Sigmoid function outputs a number between 0 and 1. Is this a probability or is it merely a 'yes or no' depending on whether it's above or below 0.5?
Minimal example:
Cats vs dogs binary classification. 0 is cat, 1 is dog.
Can I perform the following interpretation of the sigmoid output values:
- 0.9 - it's most certainly a dog
- 0.52 - it's more likely to be a dog than a cat, but still quite unsure
- 0.5 - completely undecided, could be either a cat or a dog
- 0.48 - it's more likely to be a cat than a dog, but still quite unsure
- 0.1 - it's most certainly a cat
Or would this be the right way to interpret the results:
- 0.9 - it's a dog
- 0.52 - it's a dog
- 0.5 - completely undecided, could be either a cat or a dog
- 0.48 - it's a cat
- 0.1 - it's a cat
Note how in first case we utilise the numeric value to also express probabilities, while in the second case we completely ignore the probability interpretation and collapse the answers to binary. Which is correct? Can you explain why?
Background context, feel free to skip this:
I've found a number of sources that suggest that yes, sigmoid output can be interpreted as probability:
- Source yes 1 - (...) sigmoid(z) will yield a value (a probability) between 0 and 1.
- Source yes 2 - The "output" must come from a function that satisfies the properties of a distribution function in order for us to interpret it as probabilities. (...) The "sigmoid function" satisfies these properties.
- Source yes 3 -
tf.sigmoid(logits)
gives you the probabilities.
And a number of sources that suggest contrary, that sigmoid output cannot be interpreted as probabilities:
- Source no 1 - (...) the raw values cannot necessarily be interpreted as raw probabilities!
- Source no 2 - Sigmoid (...) is not a probability distribution function
- Source no (and also yes) 3 - the short answer is no, however, depending on the loss you use, it may be closer to truth than you may think.
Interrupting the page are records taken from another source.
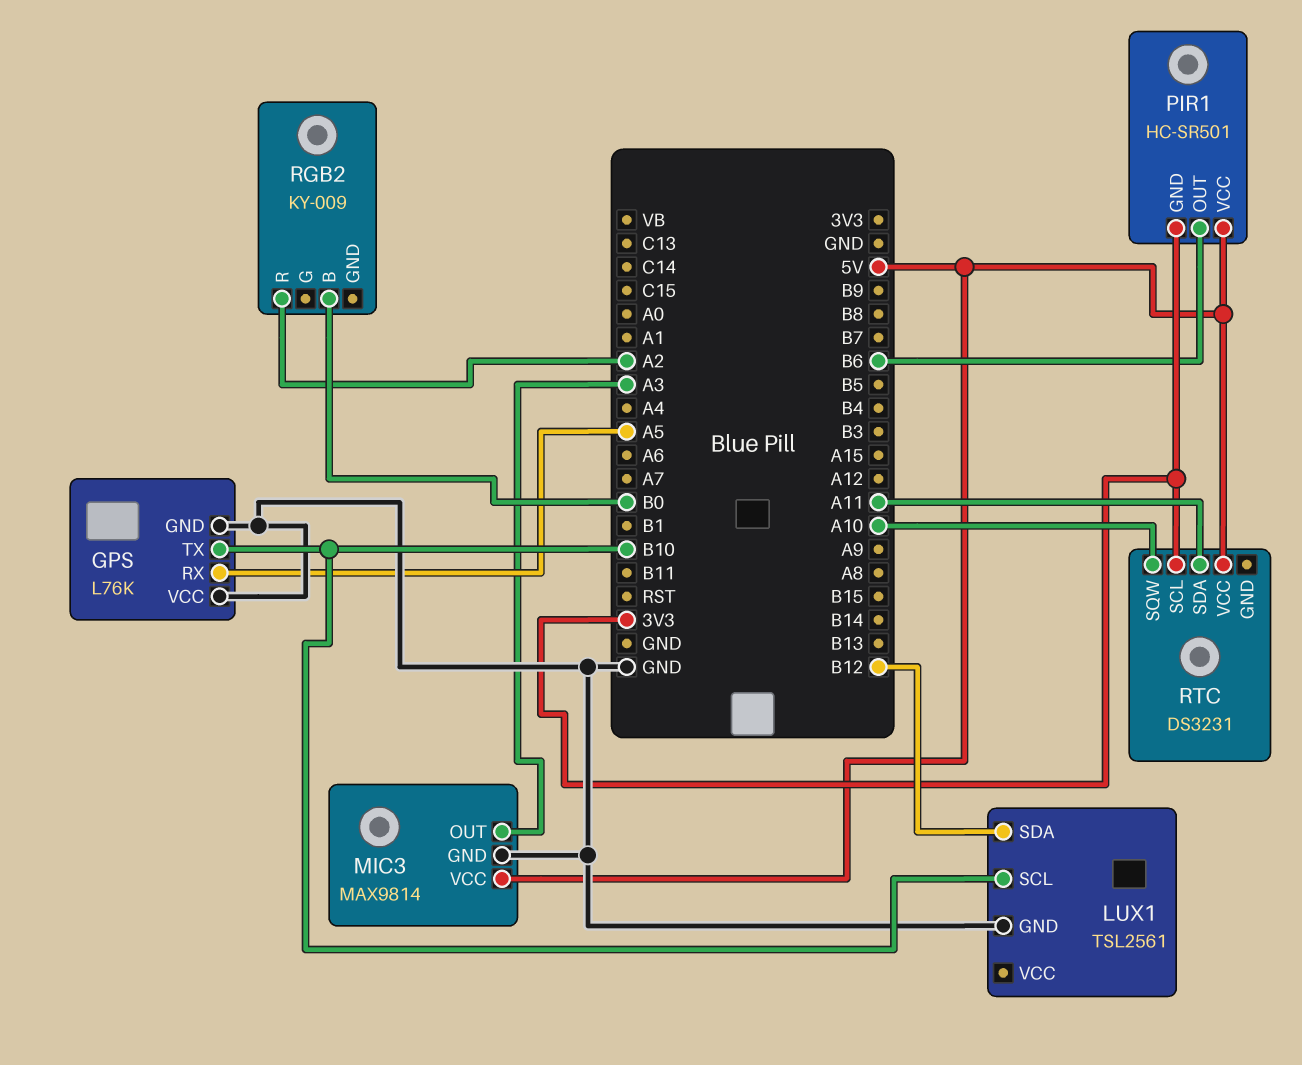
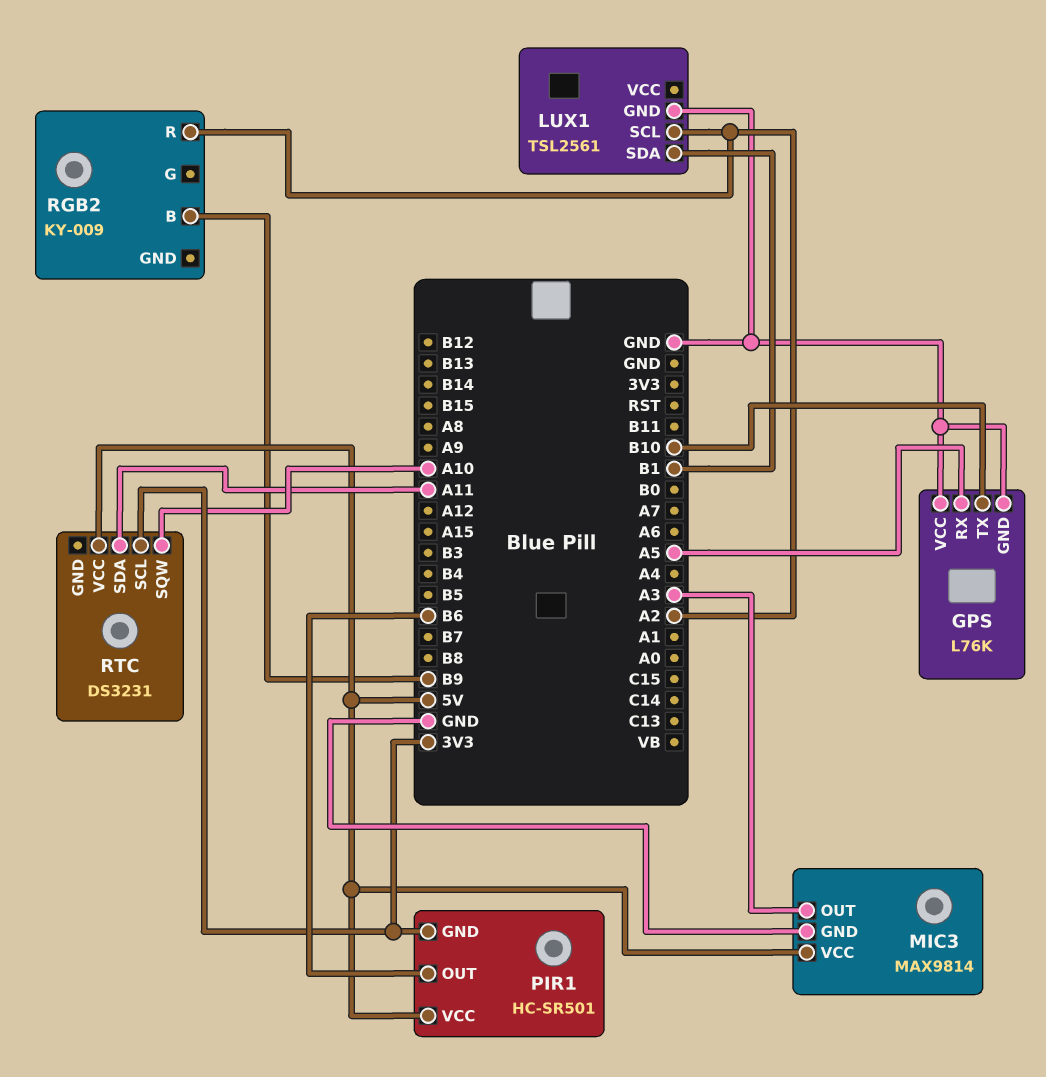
LUX1 pin SCL: B10 -> A2
LUX1 pin SDA: B12 -> B1
RGB2 pin B: B0 -> B9

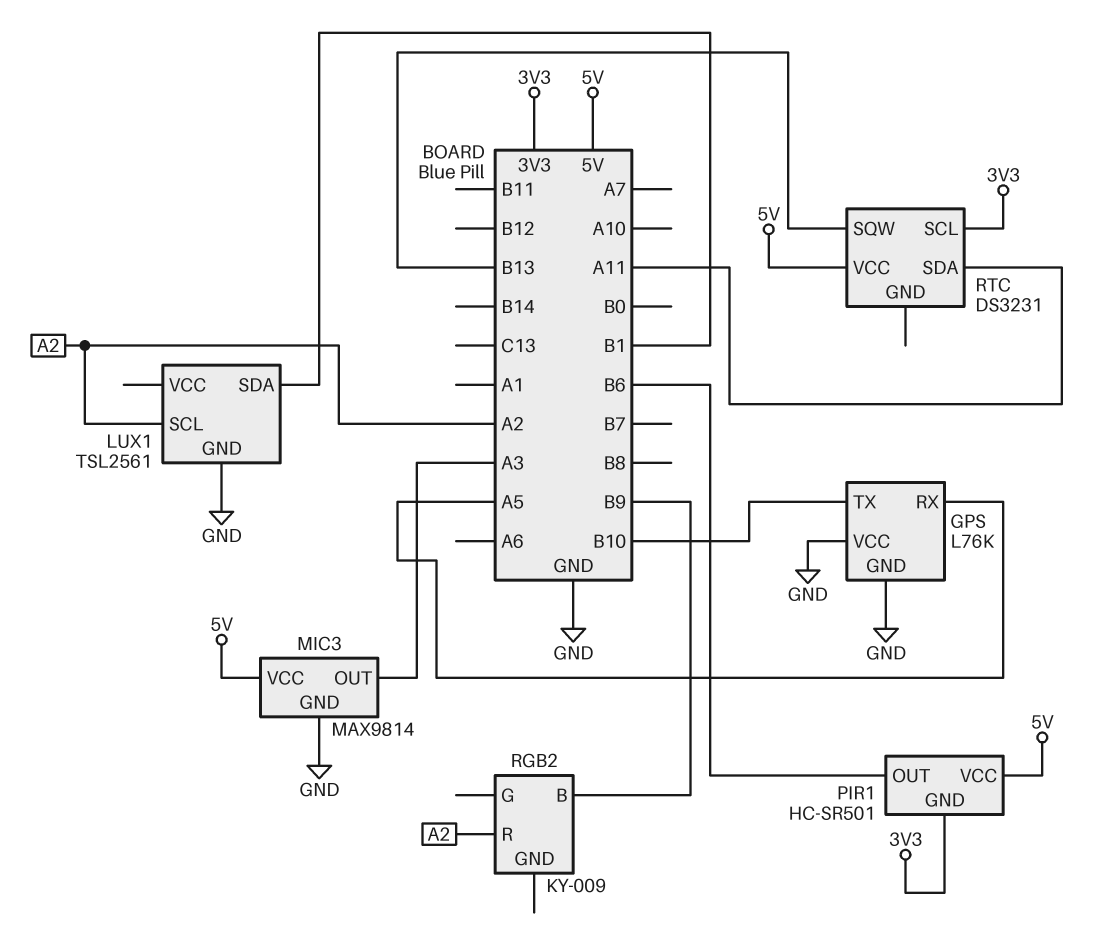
RTC pin SQW: A10 -> B13

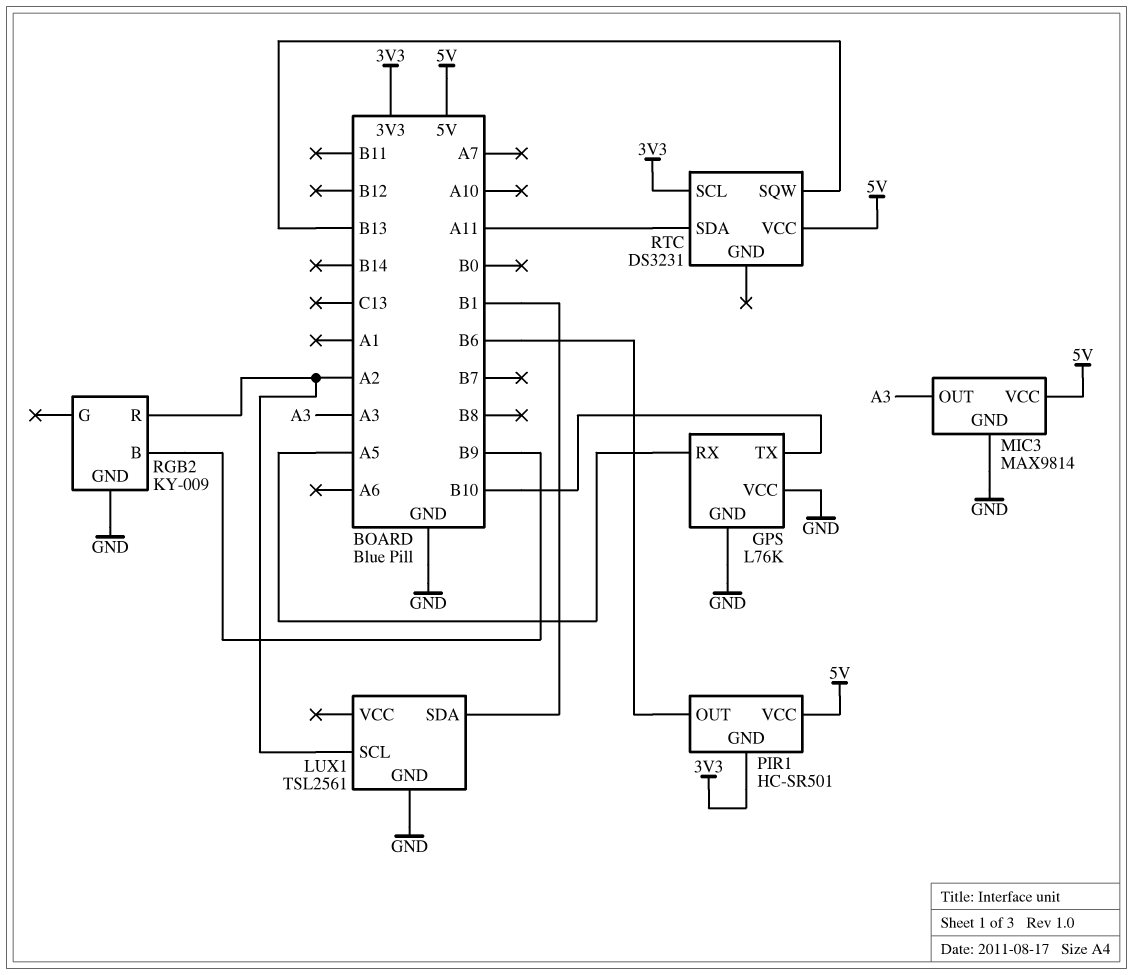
RGB2 pin GND: none -> GND

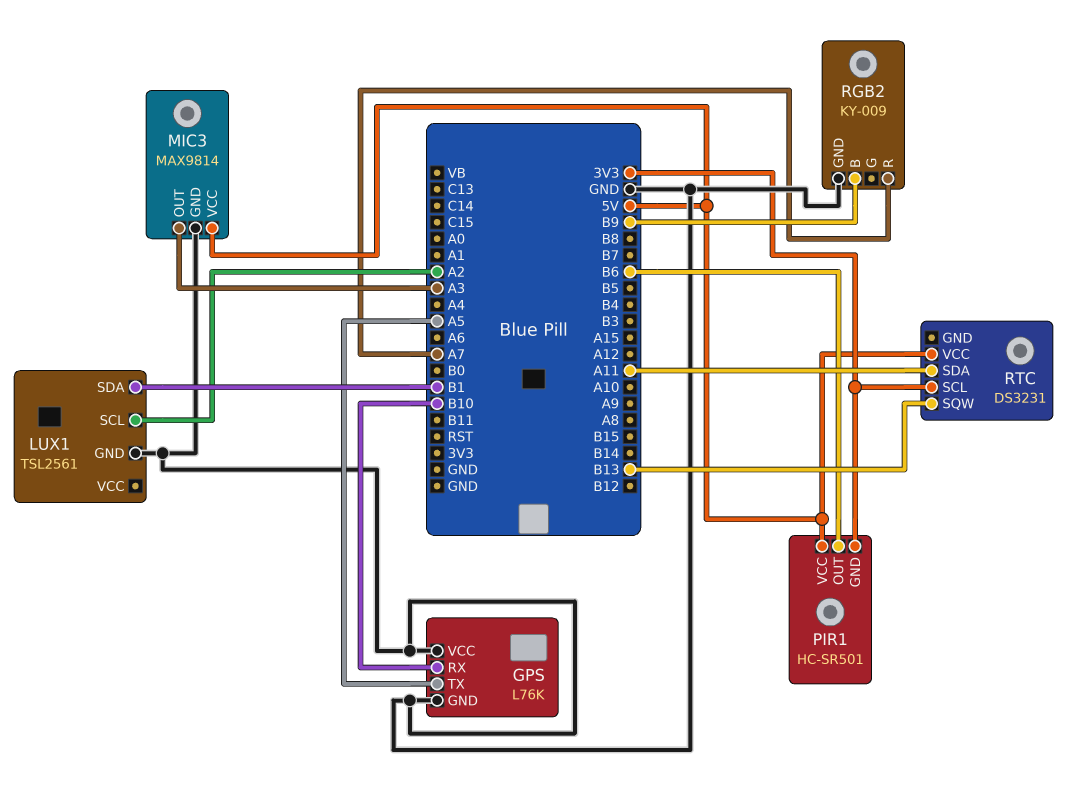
GPS pin RX: A5 -> B10
GPS pin TX: B10 -> A5
RGB2 pin R: A2 -> A7

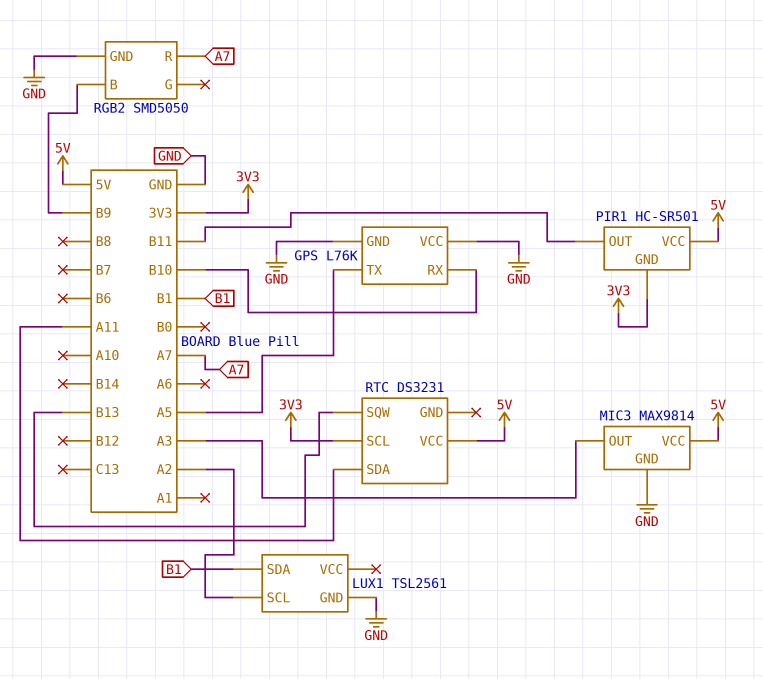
PIR1 pin OUT: B6 -> B11
RGB2: KY-009 -> SMD5050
(bonus questions, answer to win a car!) Why are there so many contradicting answers? What do these answers differ in? I find it unlikely that it's just a lot of people being completely wrong about it - I'm thinking they're just talking about different cases or some different fundamental assumptions. What's the difference that I'm missing?
I know I can just use a softmax. I also know that sigmoid can be used for non-exclusive multi-class classification (Source multi 1, Source multi 2, Source multi 3) - although even then it's unclear whether such multiple sigmoids output probabilities of various classes or again simply a 'yes or no', but for multiple classes. In my case though, I'm interested in exclusive two-class (binary) classification, and whether sigmoid can be used to determine its probabilities, or should two-class softmax be used.